Türkiye genelinde 2.700 Koreli yaşıyor ve bunların yaklaşık 2 bini İstanbul dahil başkonsolosluğun yetki alanındaki 11 ilde oturuyor. Kore topluluğu, Koreli şirketlerin “expat” ve ailelerinden, serbest meslek sahibi kişilerden ve öğrencilerden oluşuyor. İstanbul Koreliler Derneği, Kore Gazileri Anma Topluluğu, Kore İş Adamları Derneği ve Dünya Kore Ticaret Birliği (OKTA), ikili ilişkileri daha da geliştirmek için aktif olarak çalışıyor. İstanbul Koreliler Derneği, geçen Şubat ayında meydana gelen depremlerin ardından Kore’nin çeşitli noktalarından ve yurtdışından bağış toplayarak İskenderun’da 442 konteynerlik bir Kore köyü inşa etti.

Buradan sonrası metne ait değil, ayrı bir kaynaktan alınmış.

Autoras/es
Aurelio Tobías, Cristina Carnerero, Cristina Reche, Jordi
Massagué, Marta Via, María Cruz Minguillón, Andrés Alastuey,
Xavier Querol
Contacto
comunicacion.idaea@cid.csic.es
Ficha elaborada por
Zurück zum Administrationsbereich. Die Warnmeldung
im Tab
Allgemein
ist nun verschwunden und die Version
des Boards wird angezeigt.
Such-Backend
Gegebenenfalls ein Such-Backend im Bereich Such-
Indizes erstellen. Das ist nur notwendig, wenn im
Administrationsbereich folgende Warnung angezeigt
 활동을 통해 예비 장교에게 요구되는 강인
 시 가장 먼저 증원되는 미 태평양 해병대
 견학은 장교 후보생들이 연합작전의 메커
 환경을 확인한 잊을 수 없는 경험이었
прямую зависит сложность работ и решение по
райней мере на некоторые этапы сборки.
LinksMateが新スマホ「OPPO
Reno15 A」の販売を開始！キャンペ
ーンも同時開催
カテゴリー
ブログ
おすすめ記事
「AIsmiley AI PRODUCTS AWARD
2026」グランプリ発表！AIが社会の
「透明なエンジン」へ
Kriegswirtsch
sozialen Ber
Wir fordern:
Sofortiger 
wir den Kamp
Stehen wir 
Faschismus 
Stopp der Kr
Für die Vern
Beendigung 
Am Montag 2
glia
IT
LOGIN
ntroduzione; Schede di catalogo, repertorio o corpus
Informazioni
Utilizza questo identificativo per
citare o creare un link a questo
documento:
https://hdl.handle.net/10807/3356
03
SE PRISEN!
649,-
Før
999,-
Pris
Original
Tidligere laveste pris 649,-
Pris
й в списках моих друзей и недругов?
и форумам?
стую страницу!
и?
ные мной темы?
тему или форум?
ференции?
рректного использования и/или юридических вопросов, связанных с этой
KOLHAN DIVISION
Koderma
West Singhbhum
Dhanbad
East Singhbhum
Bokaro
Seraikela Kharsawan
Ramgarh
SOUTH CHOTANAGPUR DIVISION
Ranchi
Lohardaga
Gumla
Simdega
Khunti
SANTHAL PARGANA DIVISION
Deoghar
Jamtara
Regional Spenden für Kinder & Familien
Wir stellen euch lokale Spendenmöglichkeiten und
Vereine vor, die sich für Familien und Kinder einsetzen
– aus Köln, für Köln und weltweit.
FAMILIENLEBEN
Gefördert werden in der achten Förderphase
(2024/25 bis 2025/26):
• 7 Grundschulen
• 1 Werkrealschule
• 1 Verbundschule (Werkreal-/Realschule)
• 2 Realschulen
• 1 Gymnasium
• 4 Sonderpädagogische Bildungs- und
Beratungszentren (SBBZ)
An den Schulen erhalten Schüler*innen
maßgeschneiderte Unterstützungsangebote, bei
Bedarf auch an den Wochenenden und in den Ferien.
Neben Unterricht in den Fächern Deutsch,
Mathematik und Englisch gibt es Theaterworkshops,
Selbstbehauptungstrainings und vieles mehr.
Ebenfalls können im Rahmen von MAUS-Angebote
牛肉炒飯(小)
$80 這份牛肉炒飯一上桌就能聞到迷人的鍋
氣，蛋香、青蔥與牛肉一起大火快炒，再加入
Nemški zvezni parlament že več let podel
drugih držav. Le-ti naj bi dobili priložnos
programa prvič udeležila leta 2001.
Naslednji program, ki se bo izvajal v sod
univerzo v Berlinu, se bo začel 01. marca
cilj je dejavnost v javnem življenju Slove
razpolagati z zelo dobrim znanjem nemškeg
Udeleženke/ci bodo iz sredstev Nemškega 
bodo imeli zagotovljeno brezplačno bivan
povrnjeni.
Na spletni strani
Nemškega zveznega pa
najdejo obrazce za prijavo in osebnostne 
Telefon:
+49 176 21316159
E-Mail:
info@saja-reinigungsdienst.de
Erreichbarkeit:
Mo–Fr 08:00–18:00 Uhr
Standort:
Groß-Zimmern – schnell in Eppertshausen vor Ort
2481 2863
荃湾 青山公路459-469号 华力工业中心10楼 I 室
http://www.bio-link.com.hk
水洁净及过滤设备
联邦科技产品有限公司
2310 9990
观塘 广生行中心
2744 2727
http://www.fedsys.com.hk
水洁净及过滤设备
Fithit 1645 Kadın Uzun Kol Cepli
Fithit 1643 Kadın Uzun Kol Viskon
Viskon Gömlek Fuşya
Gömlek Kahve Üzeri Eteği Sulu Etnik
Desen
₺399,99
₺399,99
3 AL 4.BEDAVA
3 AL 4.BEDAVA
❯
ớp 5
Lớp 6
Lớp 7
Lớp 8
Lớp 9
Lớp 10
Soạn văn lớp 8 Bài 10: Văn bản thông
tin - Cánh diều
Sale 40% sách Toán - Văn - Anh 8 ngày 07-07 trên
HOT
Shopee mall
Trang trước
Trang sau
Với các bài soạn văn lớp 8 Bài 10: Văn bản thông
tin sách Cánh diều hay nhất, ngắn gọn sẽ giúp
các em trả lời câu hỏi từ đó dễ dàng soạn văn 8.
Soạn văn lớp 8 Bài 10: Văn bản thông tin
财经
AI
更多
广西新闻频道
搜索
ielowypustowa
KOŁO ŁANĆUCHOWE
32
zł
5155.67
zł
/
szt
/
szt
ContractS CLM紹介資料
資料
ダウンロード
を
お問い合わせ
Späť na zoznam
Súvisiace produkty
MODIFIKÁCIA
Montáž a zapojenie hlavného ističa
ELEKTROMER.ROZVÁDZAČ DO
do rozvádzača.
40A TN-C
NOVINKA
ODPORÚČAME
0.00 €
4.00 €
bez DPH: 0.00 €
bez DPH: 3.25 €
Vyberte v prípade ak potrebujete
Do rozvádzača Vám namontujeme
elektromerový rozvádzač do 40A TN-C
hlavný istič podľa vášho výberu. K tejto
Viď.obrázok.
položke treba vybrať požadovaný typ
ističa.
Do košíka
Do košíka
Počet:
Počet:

Sadece bu girişim bile iki ülke halkı arasındaki dostluk ve dayanışmanın ne kadar ileri bir seviyede olduğunu gösteriyor.
Koreli turistler Türkiye’nin hangi noktalarını ziyaret ediyor?
2019’da Türkiye’yi ziyaret eden Koreli turist sayısı 210 bin civarındayken, salgın hastalık sonrası önemli ölçüde azaldı. Ancak geçen yıldan bu yana tekrar bir artış var: 2023 Ocak-Kasım döneminde Türkiye’yi ziyaret eden Kore vatandaşlarının sayısı 146 bin oldu. Vatandaşlarımız çoğunlukla İstanbul, Kapadokya, Efes, Antalya, Pamukkale’yi tercih ediyor. Ayrıca son yıllarda özellikle Türkiye’ye gastronomi turları popüler. Türkiye’nin zengin tarihini ve kültürel mirasını keşfetmek için “Türkiye’ye 1 aylık ziyaret” gibi çeşitli özel seyahat türleri de artıyor.
Türk yemekleriyle aranız nasıl?
Türk halkının yemekleriyle büyük gurur duyduğunu düşünüyorum. Buraya ilk geldiğimde 100’ün üzerinde kebap çeşidinin olduğunu duyunca şaşırmıştım. Her bölgeyi temsil eden yiyeceklerin olması da etkileyici. Baklava gibi geleneksel Türk tatlıları, her gün sevilerek içilen siyah çay ve Türk kahvesini de unutmamak lazım tabii. Kahveden sonra telveyle fal bakmanın da hayata zevk kattığını düşünüyorum. Türk yemekleri genel olarak Kore damak tadına uygun olduğundan onları tatmak büyük keyif veriyor; canıma can kattığını hissediyorum.